The SRR indicated a positive correlation between helmet use and bicycling safety. Unfortunately, the study did not determine the influence of the bicycle helmet legislation on societal and health domains. On the basis of the inclusion criteria, only 6 studies were included in the SRR. One study indicated a reduction in mortality rate of children younger than 16 years by 52% in the intervention group, which is equivalent to 55% reduction in mortality per 100,000 persons. Three studies evaluated the effect of bicycle helmet legislation on head injury and it was found out that despite reduction in head injury after the introduction of bicycle helmet legislation, this reduction was not statistically significant for both children (p=0.19) and adults (p=0.40). In another study, injuries among individuals aged 17 and younger significantly reduced (p=0.001) but the same was not observed in the adult population (p=0.505). Odds ratios were used to determine the odds of occurrence of traumatic brain injury (TBI), other head and facial injuries and injuries below the neck. The results indicated reduction in TBI (OR 0.82; 99% CI 0.76 TO 0.89) while reduction was not seen in head and facial injuries (OR 1.08; 99% CI 0.90 to 1.23) and injuries below the neck (OR 1.09; 99% CI 1.05 to 1.13). ORs in the adult group for TBI, head and facial injuries and injuries below the neck were OR 1.01; 99% CI 0.93 to 1.10, OR 1.05; 99% CI 0.9 to 1.22 and OR 0.99; 99% CI 0.97 to 1.02, respectively.

In Canada, bicycle helmet legislation indicated a 45% decline in the occurrence of head injuries in the intervention provinces in comparison to 27% reduction in the control provinces. The variation between the control and intervention was significant (p<0.001) and head injuries were shown to have significant decreases in comparison to other types of injuries in both intervention and control provinces. Two studies on helmet use indicated that helmet use enforcement programs have more effect on children than teens and adults. Similar results were realized in two other studies that examined the association between helmet use enforcement programs and actual helmet use.

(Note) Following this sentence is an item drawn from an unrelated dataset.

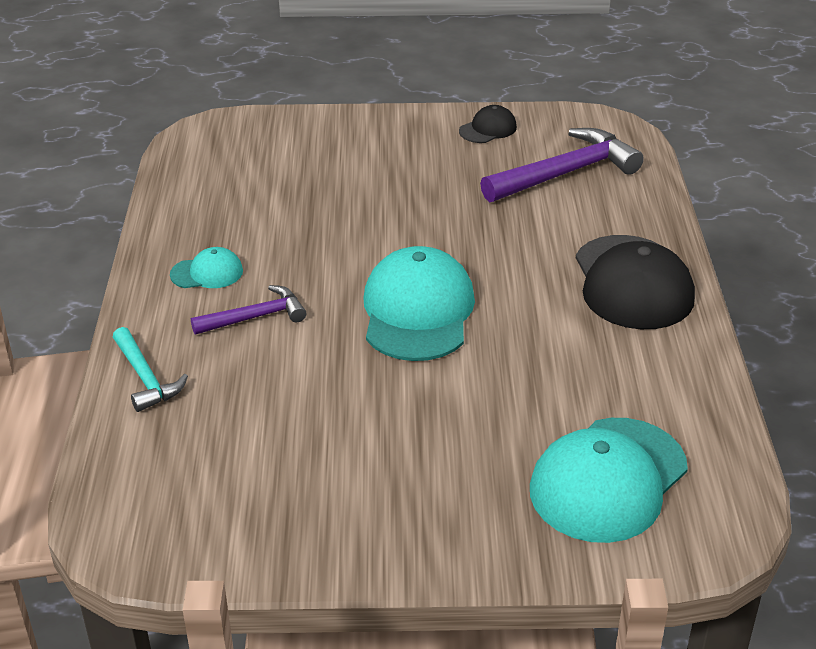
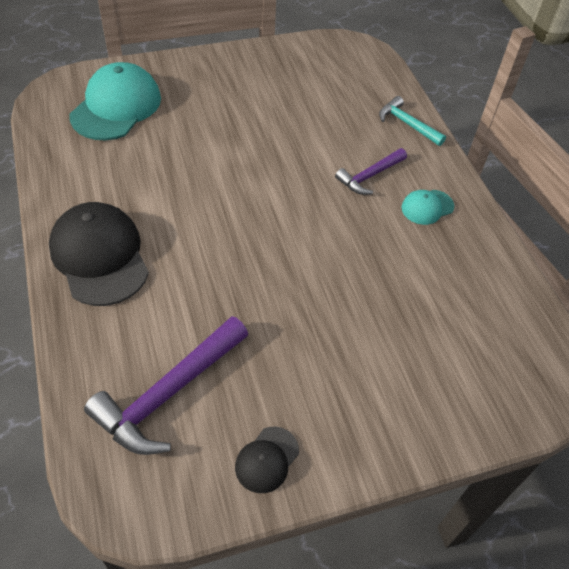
camera: 160 degrees right, 15 degrees up
(417, 311) = (260, 200): turquoise cap -> none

The SRR revealed that bicycle helmet legislation had a significant effect on head injuries. Therefore, nurses can use this information in their practice when educating and promoting bicycle safety through helmet use. The fact that helmet use enforcement programs are effective on children helps in planning for education, campaign and promotion activities among children. The SRR reveals a challenge for the nursing practice because the bicycle and helmet legislation as well as the helmet enforcement programs have no effect on injury outcomes among adults as well as on helmet use in this population. Therefore, future research should take up a qualitative approach to find out from the adult population what would stimulate their increased usage of helmets and associated reduction in bicycle related injuries.